● Trecho

================================

Após um trecho onde tivemos q rastejar através de um gde túnel de bambuzinhos, a picada arrefece em meio à vegetação de altitude e pequenas arvores ornadas de belas bromélias, até finalmente dar no largo e abaulado cume do Garrafão, as 12:45hrs! O topo é de certa forma decepcionante pois é td coberto de mato mediano, arbustos, pequenas arvores e capim, mas dando um jeito é possível um bivaque ou até acomodar uma barraca, amassando mato. Uma breve picada se ramifica e leva num belo mirante com vista pro sul, onde somos privilegiados em apreciar o espelho dagua da Represa Andes e do litoral, q hj se encontra coberto de nuvens. Apenas um marco geodésico de cimento traz algum diferencial a este pico cuja subida calculo não deu nem 300m de desnível ao todo. Bem q tentamos descer pela face norte da pedra, mas tanto a forte declividade como a abundancia de mato fechado diluiu esta intenção. Reparamos tb q o topo da montanha é literalmente um “dormitório de antas”, pois havia vestígios de picadas das mesmas como gdes tufos amassados de campim q revelavam isso.
Contudo, nossa permanencia no topo do Garrafão se limitou a apenas alguns minutos não apenas pelo forte calor e ausência qq de brisa no alto, mas principalmente pela abundacia de nuvens de vorazes pernilongos, q devem ter ficado felizes em mudar seu cardápio de antas pra outras “antas humanas”. Não paravam quietos e havia uns a mais pareciam helicópteros zunindo no nosso ouvido! Hora de descer, claro! Como era de se esperar, a descida foi bem mais rápida e ágil q a subida, e assim tornamos a desembocar na clareira ao sopé da montanha em torno das 13:30hrs, onde nos brindamos com um merecido descanso as margens do mesmo correguinho onde enchemos pela ultima vez os cantis. O calor estava de fritar miolos e o Ricardo não se fez de rogado com direito a se enfiar por inteiro na agua, enqto eu apenas me prostrei na sombra na estrada, onde corria uma agradavel brisa q amenizava o insuportável calor daquele inicio de tarde.
Após beliscar e descansar merecidamente demos inicio a pernada afim de retornar td aquilo q havíamos caminhado ate ali. Sim, pra chegar ai foi um chão e tempo desgracados se comparado com a subida ao pico propriamente dito. Mas de qq forma havia valido a pena.

================================

● Tarefas
(A) Cite literalmente, do relato da subida ao Garrafão, a parte que abre com as palavras contendo "Após beliscar e" e fecha com "valido a pena.".
(B) De acordo com o relato da subida ao Garrafão, a que horas os caminhantes chegaram ao cume?

● Material fornecido

================================

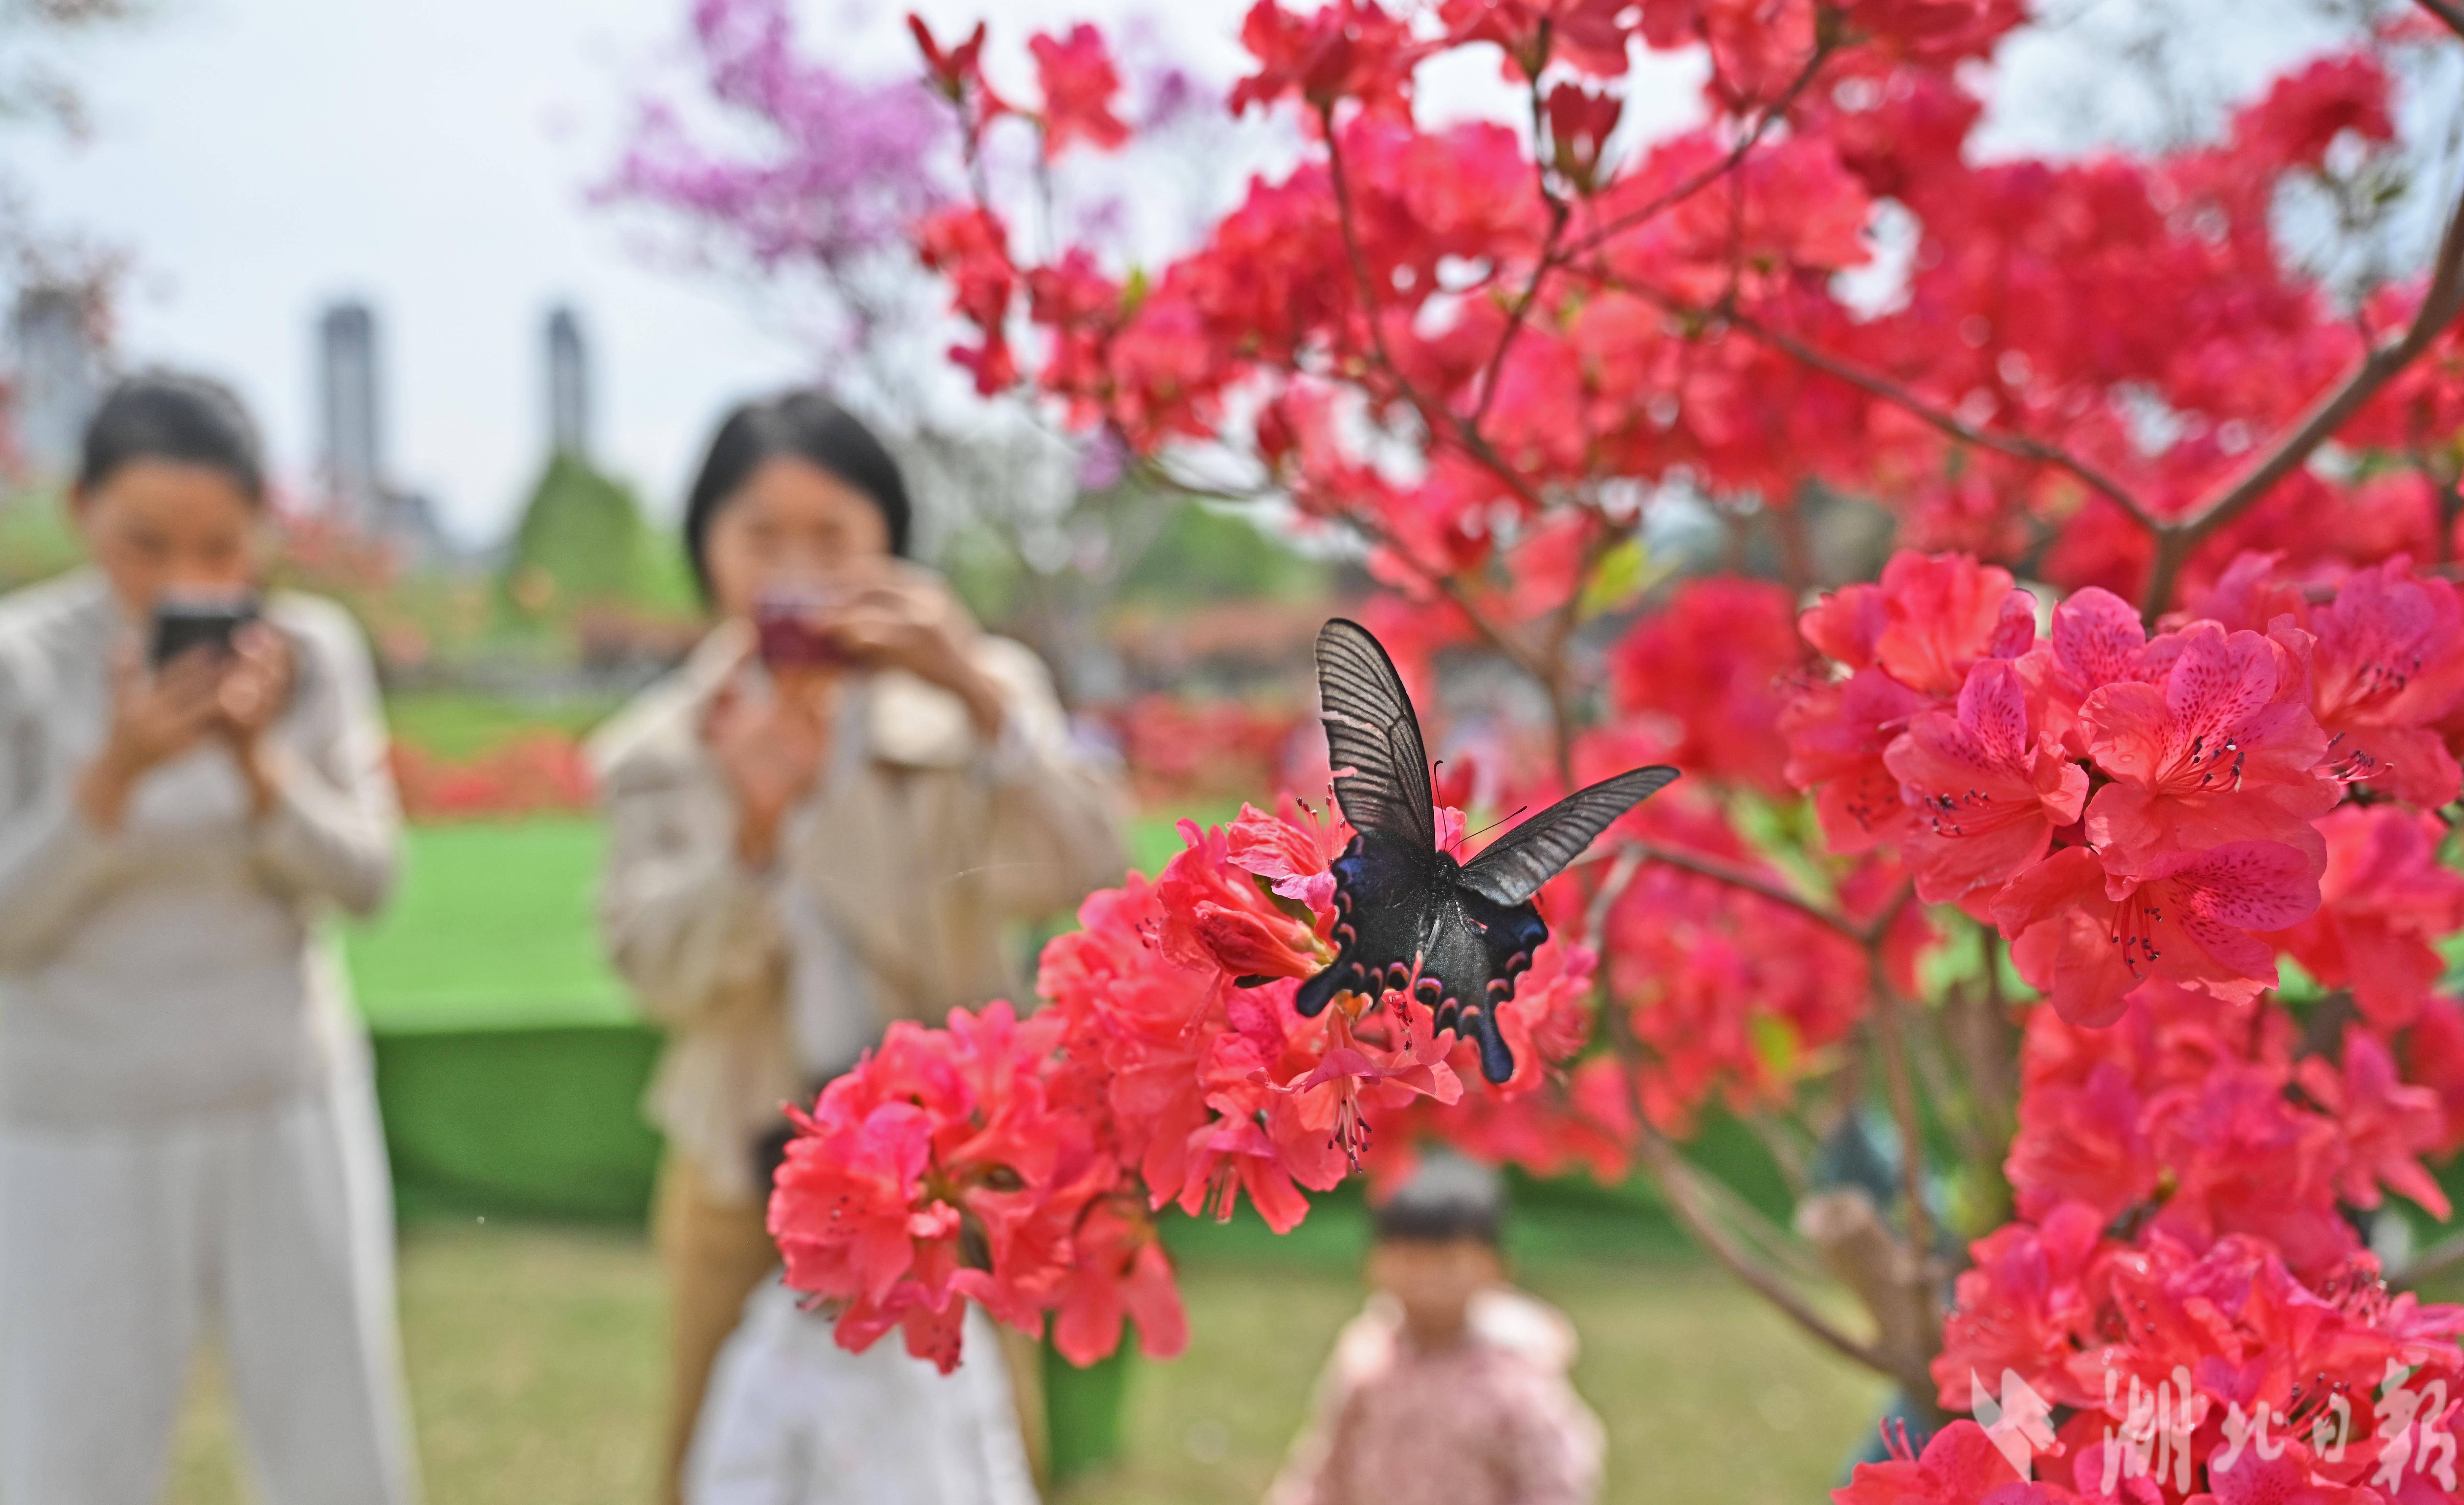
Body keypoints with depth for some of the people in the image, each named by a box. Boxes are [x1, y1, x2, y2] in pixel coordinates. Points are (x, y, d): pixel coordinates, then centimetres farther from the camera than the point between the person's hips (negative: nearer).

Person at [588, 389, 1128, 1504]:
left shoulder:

================================

● Respostas
(A)
Após beliscar e descansar merecidamente demos inicio a pernada afim de retornar td aquilo q havíamos caminhado ate ali. Sim, pra chegar ai foi um chão e tempo desgracados se comparado com a subida ao pico propriamente dito. Mas de qq forma havia valido a pena.

(B) Às 12:45.